Hide the Motivation

What holds people’s interest is a mystery and the best way to create a mystery is to hide a character’s motivation. Instead, show the character’s actions and make it a mystery as to why the character behaves that way. Then as the story gradually progresses, you reveal hints of the character’s motivation until the real answer appears for maximum emotional impact.

Although “Trolls” is a decent animation film, it hides the motivation of the main character well. In “Trolls,” there’s a grumpy troll who’s always pessimistic despite being surrounded by so many happy trolls. Initially his behavior just seems odd, but eventually we learn that he’s grumpy because he’s actually sad since he lost his grandmother to a monster while singing cheerfully away.
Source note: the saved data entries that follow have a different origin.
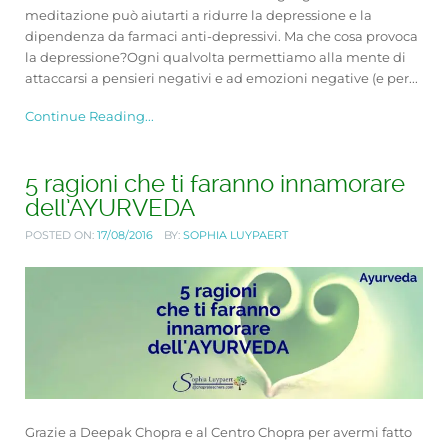
meditazione può aiutarti a ridurre la depressione e la
dipendenza da farmaci anti-depressivi. Ma che cosa provoca
la depressione?Ogni qualvolta permettiamo alla mente di
attaccarsi a pensieri negativi e ad emozioni negative (e per...
Continue Reading...
5 ragioni che ti faranno innamorare
dell’AYURVEDA
POSTED ON:
17/08/2016
BY:
SOPHIA LUYPAERT
Grazie a Deepak Chopra e al Centro Chopra per avermi fatto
His grandmother rushes to save him but got caught by the monster. Ever since then, the troll has become grumpy and pessimistic.

In “Casablanca,” the hero, Rick, is moody and distant with an attitude of not caring about anyone but himself. Only later after he meets Ilsa, the woman he loved, do we finally understand his motivation because of his affair with her. When he planned to leave with her, she broke his heart by failing to show up. He thought she didn’t love him as much as he loved her, but he later learns that she did it because she discovered her husband was really alive after all and she did still love him.
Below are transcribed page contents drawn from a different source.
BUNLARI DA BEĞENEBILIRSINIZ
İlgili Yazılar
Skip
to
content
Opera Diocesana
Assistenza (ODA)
In “Source Code,” the hero is tasked with finding a bomber by constantly being sent back to the same eight minutes before a bomb blows up a train. His motivation initially stems from being a good soldier, but later it turns out that he’s actually motivated by wanting to make up to his father after leaving on bad terms and not being able to talk to him one last time. So much of his motivation stems from regret from not making the most of life when he had the chance.
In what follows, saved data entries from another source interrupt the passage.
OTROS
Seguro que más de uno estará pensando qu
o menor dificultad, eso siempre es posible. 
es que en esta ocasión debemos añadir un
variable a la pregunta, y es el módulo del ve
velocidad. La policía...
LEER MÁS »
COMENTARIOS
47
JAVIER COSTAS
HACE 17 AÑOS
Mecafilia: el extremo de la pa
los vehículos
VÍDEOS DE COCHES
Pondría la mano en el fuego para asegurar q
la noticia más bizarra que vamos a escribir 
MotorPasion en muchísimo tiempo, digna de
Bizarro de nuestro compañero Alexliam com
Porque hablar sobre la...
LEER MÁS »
Take any good movie and you’ll find a main character’s motivation initially hidden. In nearly every good movie, the mentor’s motivation is hidden because it’s based on redeeming themselves from a past mistake. In “The Karate Kid,” the karate teacher lost his wife, so part of his motivation is to redeem himself in his own eyes that he’s not a bad person after all.

Think of any of your main characters and hide their motivation. This will make tier actions seem mysterious and curious, and then as hints appear, audiences will actively start putting the pieces together until they learn the final reason for the character’s motivation. Then they’ll be ready to see how the character redeems him or herself.

Hide the motivation. It’s an effective tool for creating a mystery that audiences will want to discover as the story goes on.